HICKS COLUMN: Mount Pleasant had little choice on Oyster Point
It certainly wasn’t an ideal scene for an idyllic place like Mount Pleasant.
Earlier this week, a lot of folks from the Six Mile community showed up for a Town Council meeting to protest the development of Oyster Point — a new subdivision that will have nearly 600 new homes off Rifle Range Road.
Six Mile residents said the additional traffic would have a horrendous effect on their community and they did not want it out there. They booed the town traffic engineer and made a lot of pointed comments about their government. They said this subdivision would destroy Six Mile.
The subtext here is that Six Mile is the one predominantly black community in the East Cooper town, and council’s approval was somewhat insensitive to those folks and the Gullah-Geechee Corridor.
That’s a fair point, and one worth raising.
But it overlooks one crucial little fact:
Mount Pleasant didn’t have much choice here.
It’s about control
Right now, it feels like midtown Manhattan on Rifle Range Road, what with all the people cutting through to avoid the migraine that is Highway 17 under construction.
And there is little doubt that this development, tentatively approved and headed for a final OK next month, is going to make traffic worse.

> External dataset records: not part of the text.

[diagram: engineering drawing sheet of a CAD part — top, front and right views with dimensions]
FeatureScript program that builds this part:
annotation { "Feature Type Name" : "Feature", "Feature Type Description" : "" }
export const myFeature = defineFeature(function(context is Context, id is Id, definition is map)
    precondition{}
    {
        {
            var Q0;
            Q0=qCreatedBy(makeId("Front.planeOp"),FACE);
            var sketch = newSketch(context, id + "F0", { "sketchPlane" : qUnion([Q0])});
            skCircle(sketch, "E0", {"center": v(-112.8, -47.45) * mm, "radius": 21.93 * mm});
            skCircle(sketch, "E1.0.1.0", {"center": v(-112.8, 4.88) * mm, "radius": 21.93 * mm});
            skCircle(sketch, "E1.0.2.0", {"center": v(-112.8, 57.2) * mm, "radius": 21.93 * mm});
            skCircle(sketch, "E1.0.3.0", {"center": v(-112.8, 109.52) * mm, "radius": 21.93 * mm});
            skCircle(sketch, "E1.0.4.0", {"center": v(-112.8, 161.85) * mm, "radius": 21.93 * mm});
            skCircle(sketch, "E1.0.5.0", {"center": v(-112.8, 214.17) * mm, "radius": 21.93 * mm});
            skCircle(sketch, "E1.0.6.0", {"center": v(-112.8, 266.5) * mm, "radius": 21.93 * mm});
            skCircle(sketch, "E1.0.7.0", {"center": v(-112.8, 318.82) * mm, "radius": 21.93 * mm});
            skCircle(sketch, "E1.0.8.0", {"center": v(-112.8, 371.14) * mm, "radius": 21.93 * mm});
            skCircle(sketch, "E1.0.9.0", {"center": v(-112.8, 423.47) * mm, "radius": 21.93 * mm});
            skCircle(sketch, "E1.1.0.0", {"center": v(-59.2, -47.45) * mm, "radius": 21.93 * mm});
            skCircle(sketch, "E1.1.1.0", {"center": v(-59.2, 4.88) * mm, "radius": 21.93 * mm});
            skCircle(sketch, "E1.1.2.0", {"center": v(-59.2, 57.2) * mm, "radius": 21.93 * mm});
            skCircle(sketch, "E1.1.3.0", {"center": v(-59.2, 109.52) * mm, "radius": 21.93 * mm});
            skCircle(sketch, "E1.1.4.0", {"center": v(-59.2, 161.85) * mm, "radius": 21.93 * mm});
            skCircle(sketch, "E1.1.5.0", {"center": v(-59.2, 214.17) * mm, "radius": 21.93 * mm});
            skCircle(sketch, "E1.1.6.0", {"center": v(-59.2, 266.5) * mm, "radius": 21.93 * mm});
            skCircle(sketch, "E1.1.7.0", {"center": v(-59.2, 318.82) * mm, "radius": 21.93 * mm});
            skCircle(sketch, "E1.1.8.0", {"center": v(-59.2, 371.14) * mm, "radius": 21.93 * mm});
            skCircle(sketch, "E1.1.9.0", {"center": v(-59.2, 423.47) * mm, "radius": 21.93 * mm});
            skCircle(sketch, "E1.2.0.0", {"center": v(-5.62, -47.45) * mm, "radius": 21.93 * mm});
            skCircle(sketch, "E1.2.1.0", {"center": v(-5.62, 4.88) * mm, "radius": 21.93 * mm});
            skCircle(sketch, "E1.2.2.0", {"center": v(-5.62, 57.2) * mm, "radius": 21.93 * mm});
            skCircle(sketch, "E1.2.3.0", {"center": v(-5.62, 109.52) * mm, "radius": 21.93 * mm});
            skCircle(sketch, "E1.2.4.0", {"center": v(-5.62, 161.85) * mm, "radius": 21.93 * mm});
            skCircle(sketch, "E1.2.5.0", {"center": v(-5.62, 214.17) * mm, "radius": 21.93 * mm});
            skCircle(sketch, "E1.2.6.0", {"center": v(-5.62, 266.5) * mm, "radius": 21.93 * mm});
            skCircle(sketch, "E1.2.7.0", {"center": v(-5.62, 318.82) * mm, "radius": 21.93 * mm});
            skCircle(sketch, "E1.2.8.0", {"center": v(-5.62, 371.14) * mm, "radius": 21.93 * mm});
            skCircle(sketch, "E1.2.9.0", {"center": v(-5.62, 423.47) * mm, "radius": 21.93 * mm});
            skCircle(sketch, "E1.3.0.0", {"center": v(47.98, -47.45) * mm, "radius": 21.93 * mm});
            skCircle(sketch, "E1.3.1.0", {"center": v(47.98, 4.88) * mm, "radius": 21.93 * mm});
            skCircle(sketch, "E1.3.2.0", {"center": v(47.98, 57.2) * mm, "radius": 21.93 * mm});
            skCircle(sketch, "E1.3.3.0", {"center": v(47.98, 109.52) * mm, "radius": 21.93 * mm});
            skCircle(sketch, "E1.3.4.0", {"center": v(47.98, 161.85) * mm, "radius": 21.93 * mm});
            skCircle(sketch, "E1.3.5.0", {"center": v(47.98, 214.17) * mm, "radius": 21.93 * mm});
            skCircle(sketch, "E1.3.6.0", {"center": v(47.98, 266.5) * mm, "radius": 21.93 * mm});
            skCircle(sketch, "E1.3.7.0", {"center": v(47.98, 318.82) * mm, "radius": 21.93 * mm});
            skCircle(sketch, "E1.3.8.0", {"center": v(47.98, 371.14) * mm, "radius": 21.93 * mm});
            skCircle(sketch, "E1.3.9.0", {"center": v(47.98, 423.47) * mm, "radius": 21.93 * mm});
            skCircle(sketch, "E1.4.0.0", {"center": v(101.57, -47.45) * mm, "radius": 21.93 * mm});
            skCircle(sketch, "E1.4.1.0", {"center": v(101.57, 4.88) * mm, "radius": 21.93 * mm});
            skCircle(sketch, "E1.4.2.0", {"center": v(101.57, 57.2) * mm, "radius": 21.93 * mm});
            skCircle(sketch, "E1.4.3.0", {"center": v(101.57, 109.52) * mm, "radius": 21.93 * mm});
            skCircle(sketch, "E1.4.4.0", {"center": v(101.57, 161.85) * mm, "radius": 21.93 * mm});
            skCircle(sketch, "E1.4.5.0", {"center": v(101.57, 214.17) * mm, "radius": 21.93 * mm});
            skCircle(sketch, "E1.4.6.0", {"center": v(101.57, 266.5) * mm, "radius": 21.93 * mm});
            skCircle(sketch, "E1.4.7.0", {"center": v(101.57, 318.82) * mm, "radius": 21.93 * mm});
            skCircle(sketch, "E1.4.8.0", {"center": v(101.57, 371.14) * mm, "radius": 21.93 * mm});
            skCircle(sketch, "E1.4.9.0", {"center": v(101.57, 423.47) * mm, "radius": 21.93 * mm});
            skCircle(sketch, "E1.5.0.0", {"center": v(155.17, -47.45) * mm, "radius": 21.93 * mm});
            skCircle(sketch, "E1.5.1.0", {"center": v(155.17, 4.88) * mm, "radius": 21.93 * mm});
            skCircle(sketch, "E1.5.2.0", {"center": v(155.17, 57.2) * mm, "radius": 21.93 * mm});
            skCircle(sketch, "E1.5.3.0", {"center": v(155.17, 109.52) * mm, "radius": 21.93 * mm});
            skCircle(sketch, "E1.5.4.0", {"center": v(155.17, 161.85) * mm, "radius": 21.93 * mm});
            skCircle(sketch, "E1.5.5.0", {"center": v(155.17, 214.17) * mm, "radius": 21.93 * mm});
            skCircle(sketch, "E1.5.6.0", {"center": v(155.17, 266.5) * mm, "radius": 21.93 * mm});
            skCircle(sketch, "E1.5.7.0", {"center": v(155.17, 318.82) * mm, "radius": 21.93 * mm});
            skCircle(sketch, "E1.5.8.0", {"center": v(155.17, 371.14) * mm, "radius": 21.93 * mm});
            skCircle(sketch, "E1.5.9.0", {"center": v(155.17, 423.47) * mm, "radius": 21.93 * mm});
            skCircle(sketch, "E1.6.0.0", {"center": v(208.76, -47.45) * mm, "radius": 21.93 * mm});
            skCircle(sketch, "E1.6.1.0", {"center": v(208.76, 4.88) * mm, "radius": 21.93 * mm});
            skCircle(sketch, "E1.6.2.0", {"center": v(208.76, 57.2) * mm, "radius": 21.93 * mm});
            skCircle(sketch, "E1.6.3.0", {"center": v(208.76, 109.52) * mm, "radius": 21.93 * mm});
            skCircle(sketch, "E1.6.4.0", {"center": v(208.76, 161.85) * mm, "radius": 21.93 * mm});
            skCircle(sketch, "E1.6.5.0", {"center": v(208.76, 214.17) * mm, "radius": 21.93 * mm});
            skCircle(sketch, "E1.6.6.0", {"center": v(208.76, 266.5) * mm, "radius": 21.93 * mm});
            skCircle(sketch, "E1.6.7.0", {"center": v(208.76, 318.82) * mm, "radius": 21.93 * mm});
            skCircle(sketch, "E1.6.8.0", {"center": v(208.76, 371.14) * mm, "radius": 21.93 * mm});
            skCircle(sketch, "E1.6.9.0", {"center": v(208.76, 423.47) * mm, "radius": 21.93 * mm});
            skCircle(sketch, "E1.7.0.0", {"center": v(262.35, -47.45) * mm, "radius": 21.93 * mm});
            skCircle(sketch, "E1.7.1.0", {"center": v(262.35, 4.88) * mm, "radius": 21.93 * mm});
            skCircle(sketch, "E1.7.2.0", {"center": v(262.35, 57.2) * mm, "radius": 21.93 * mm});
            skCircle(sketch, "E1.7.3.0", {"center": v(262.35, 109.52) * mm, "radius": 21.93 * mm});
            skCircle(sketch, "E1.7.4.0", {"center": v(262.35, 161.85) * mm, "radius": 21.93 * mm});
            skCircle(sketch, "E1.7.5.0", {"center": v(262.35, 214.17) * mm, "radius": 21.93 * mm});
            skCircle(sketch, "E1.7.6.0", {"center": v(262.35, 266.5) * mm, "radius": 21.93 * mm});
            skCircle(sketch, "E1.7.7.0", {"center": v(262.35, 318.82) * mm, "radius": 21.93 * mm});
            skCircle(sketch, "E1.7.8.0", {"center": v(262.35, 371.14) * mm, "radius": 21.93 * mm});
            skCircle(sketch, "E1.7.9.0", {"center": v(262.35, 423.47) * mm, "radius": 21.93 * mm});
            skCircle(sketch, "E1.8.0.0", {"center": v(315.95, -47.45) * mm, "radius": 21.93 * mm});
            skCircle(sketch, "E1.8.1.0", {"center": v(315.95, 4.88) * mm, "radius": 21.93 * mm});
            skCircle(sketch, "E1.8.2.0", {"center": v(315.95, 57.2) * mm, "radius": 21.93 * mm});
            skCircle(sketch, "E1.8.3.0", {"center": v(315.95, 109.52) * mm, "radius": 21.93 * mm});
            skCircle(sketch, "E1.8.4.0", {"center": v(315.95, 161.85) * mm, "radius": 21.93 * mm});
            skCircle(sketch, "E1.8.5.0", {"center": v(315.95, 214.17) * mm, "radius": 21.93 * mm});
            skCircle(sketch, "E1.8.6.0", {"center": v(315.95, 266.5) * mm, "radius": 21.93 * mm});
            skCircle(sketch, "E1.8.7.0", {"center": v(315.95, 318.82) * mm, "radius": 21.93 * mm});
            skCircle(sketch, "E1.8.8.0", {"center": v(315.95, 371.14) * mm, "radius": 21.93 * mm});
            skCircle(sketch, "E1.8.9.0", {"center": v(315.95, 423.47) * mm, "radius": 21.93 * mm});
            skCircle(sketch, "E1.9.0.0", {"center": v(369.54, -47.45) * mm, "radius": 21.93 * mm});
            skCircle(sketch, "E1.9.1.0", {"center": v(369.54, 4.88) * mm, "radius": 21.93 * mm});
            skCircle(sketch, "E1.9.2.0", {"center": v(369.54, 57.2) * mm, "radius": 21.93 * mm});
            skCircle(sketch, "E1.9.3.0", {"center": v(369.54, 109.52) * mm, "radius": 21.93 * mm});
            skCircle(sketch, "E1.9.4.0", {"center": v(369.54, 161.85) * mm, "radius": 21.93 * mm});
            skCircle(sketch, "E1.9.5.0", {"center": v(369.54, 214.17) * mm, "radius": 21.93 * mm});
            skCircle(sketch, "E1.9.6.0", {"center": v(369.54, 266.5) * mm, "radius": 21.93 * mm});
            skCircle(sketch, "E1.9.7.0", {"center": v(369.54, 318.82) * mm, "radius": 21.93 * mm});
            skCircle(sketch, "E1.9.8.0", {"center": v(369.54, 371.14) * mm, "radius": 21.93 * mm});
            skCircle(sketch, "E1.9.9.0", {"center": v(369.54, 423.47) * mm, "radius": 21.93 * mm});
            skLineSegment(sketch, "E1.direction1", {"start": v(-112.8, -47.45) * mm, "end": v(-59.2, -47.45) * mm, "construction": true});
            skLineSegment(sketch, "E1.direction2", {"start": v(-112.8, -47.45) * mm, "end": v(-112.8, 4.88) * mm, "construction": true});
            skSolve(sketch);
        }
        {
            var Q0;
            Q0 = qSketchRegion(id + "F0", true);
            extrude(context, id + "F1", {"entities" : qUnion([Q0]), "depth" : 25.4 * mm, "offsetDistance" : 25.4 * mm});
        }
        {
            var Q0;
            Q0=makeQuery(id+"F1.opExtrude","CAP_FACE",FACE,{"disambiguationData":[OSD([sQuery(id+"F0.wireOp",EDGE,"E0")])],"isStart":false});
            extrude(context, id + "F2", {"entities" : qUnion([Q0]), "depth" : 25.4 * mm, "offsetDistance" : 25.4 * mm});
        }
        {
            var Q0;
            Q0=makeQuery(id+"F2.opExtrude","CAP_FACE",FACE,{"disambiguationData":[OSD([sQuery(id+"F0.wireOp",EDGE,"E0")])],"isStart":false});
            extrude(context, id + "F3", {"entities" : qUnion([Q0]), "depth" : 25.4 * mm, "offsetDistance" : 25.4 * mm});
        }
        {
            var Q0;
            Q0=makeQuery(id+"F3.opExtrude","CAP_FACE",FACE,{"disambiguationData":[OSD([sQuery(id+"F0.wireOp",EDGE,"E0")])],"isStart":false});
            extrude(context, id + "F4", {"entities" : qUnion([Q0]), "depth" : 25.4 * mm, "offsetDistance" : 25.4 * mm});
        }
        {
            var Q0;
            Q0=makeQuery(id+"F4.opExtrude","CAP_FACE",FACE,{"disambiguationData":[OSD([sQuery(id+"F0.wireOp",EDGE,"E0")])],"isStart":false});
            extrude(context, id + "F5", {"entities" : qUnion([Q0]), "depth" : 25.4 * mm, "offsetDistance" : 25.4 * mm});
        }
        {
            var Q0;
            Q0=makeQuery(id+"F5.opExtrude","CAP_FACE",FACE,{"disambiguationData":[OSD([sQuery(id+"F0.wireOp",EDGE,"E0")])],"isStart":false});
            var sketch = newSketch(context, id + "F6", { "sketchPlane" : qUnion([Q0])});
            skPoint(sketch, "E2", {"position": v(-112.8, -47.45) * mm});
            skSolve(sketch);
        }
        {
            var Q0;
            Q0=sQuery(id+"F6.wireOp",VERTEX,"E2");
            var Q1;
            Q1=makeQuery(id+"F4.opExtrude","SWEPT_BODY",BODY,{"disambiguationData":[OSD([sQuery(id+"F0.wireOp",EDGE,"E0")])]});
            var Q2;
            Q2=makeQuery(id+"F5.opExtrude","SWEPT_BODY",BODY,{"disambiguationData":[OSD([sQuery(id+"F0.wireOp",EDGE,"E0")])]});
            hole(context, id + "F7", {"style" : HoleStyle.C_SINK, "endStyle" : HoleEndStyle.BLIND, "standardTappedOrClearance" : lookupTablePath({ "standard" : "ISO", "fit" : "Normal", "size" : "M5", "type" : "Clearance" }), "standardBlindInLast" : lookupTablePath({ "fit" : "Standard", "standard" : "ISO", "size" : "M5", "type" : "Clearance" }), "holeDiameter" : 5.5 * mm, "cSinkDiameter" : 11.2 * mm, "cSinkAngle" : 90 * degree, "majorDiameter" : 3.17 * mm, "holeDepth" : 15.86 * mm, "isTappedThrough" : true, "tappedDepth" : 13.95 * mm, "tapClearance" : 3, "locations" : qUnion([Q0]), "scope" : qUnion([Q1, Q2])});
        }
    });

But the town was playing defense here.
Fact is, people have property rights. The owner has a right to sell that land and develop it. And he could have done it while keeping that property in the county — and Mount Pleasant couldn’t have done diddly-squat about it.
But now, with the land annexed into Mount Pleasant, the town will have a little leverage over what goes on out there. That’s why Councilwoman Thomasena Stokes-Marshall, who opposed the development, voted to go along with the annexation.
“We didn’t want the county to control this,” says Councilman Elton Carrier. “The developer wouldn’t have to jump through the hoops that we will make him go through. And I think the developer is conscientious.”
Those hoops will include some road improvements.
Will it be ideal? No, it won’t be. There is going to be horrible traffic in Mount Pleasant until someone invents flying cars.
But it could be worse.
Cow out of the barn
Right now, Mount Pleasant is the fourth-largest city in the state.
Within 10 years, the town is probably looking at a population of more than 75,000 people — maybe even 85,000. That’s the problem with living in a nice place: Everyone wants in.
The bottom line is the development ship has sailed for Mount Pleasant. The town could have stuck to its guns on the development moratorium of the previous decade, and it wouldn’t have made a bit of difference here. Oyster Point would have been developed as a county subdivision and the town would have had all the headaches and no say.
All this is not to say that it’s time to throw up hands and throw in the towel.
Instead, it would be a good time to make a gesture to do something to protect Six Mile.